MUJANGI BIA : Bien sûr que la ferveur du foot en Belgique me manque, mais regretter non, jamais ! Mon choix, je l’assume. Le problème, c’est qu’en deux ans, je n’ai jamais vraiment été à 100 % physiquement. Il n’empêche que quand j’étais apte à jouer, j’ai toujours évolué à un bon niveau. Et je n’ai pas encore dit mon dernier mot. De toute façon, partir ou rester, cela ne dépend jamais vraiment du joueur. Il me restera un an de contrat cet été, on verra ce qu’il y aura sur la table à ce moment-là. Mais moi, je n’exclus rien. Je ne me prends pas la tête. À Sion, j’ai un certain confort de vie. Le problème, c’est que je n’ai jamais été habitué à ce confort-là. On se lasse vite d’une vie trop calme.

 » RÉUSSIR, C’EST FAIRE DES SACRIFICES  »

Tu te serais imaginé cette vie bien rangée, loin de l’agitation bruxelloise il y a quelques années à peine ?

MUJANGI BIA : Non, clairement pas. Je ne voyais pas ma vie comme ça. Après, il y a un tas de points positifs, notamment pour l’éducation de mes enfants. J’aurais, par exemple, pu aller en Turquie, gagner 10 fois plus d’argent, mais quelle vie aurais-je offert à mes proches ? Ici, il y a l’école en français, ils peuvent aller skier, se balader en montagne, ils ont la belle vie.

Avec le temps, on se doute que ton statut dans le vestiaire a évolué aussi. Tu es devenu petit à petit l’ancien, celui dont on attend qu’il guide les jeunes. C’est un rôle qui te plaît ?

MUJANGI BIA : Ici, on est plus cool qu’en Belgique, on ne cherche pas à avoir des leaders partout, les gens se mettent moins de pression. Les petits, ici, parfois ils m’appellent le vieux. Ça chambre un peu, mais ça fait partie de la vie, on doit s’y faire.

Je n’ai pas peur de vieillir, ça me fait plaisir de voir des jeunes monter en équipe première. J’essaie de leur apporter quelque chose. D’abord, pour qu’ils ne fassent pas les mêmes erreurs que moi, ensuite pour qu’ils arrivent plus loin que moi.

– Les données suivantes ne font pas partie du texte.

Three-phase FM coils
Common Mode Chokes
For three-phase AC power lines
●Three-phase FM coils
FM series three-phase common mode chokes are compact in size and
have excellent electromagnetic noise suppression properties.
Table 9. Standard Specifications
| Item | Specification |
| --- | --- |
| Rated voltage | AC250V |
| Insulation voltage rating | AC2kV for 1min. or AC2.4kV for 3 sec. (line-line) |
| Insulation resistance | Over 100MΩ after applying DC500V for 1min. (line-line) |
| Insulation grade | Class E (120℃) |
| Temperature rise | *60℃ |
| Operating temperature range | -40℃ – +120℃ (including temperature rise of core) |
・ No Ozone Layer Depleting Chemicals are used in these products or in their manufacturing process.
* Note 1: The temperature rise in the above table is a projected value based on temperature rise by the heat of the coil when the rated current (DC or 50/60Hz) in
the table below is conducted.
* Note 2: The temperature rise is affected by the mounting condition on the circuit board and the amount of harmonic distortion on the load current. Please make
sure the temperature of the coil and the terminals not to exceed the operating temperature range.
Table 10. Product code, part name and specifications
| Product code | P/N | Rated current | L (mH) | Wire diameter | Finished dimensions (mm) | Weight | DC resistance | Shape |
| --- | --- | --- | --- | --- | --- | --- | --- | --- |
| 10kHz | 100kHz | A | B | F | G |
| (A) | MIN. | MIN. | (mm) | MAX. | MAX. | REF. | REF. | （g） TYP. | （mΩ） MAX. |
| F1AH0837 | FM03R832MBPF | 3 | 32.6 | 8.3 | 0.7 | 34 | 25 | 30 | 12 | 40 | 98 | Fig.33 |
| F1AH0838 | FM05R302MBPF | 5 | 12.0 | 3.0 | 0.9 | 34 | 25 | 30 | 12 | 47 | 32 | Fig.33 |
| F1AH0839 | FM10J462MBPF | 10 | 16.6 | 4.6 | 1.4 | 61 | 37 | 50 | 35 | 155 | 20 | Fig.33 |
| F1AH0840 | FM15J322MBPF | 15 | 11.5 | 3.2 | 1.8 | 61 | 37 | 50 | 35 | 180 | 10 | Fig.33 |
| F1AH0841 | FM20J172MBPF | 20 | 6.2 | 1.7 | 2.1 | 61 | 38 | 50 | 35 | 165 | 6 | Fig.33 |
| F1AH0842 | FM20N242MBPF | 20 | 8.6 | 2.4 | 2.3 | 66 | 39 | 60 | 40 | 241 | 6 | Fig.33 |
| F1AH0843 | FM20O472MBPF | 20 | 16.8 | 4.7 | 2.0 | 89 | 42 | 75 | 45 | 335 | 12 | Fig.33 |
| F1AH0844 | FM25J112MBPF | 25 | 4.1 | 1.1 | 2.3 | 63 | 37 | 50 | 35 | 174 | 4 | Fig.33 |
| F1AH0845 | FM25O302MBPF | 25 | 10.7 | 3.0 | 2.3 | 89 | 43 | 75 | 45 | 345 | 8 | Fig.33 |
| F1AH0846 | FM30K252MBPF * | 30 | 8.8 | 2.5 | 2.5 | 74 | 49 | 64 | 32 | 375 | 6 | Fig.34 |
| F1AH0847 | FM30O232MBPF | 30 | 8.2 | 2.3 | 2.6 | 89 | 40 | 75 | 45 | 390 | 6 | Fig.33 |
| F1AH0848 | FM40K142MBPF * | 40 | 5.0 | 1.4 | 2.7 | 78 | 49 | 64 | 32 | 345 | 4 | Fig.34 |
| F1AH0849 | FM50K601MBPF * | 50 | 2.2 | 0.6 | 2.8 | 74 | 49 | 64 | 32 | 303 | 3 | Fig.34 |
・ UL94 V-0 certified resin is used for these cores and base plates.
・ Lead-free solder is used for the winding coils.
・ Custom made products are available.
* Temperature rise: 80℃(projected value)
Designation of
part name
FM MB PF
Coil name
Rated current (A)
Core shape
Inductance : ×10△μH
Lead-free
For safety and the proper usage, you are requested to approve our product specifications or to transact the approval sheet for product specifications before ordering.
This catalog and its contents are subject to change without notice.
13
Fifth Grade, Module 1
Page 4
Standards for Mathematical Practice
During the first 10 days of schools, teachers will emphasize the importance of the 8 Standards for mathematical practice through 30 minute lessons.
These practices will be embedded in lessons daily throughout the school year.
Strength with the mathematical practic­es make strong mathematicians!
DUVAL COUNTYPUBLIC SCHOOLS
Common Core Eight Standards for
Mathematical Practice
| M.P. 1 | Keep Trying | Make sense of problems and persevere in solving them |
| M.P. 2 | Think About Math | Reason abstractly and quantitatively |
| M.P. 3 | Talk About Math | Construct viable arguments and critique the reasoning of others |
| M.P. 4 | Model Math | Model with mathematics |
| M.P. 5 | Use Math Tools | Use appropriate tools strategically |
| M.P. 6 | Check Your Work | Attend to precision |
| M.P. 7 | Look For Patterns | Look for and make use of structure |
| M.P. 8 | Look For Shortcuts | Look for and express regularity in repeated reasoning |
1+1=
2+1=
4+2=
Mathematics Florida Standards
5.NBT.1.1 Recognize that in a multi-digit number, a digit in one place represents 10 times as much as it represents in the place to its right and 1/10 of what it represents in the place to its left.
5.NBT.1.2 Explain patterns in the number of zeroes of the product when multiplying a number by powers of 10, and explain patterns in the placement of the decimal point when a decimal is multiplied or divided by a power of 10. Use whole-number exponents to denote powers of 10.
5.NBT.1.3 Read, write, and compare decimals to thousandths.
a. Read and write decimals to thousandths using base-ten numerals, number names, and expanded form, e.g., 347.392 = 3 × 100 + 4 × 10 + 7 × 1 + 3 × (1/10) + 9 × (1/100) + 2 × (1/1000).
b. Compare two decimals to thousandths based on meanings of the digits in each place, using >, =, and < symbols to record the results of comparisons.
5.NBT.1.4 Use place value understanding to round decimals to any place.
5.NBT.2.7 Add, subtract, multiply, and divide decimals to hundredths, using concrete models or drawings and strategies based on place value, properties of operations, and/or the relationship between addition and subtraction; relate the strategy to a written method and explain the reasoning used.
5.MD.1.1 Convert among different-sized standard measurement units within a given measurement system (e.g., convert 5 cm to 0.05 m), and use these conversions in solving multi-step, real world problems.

Avec Hervé Kagé, Pelé Mboyo et Anthony Vanden Borre, vous avez lancé en 2015 votre projet social, MiB, pour aider les jeunes Bruxellois à s’inscrire dans un projet sportif. Où en est-il aujourd’hui ?

MUJANGI BIA : Le but initial, c’est d’être une aide à la jeunesse bruxelloise dans toutes sortes d’activités, mais essentiellement sportives, parce qu’on connaît tous les difficultés que ces jeunes-là peuvent rencontrer. On veut surtout éviter que ces gamins aient les mêmes problèmes que nous, à l’époque. Tous ont des rêves, des objectifs. On aspire juste à rendre tout ça possible. Beaucoup de jeunes me contactent sur Facebook pour me dire :  » Ouais MiB, trouve-moi un test, je suis dans tel club, mais mon entraîneur ne me fait pas jouer. Je veux changer, etc…  »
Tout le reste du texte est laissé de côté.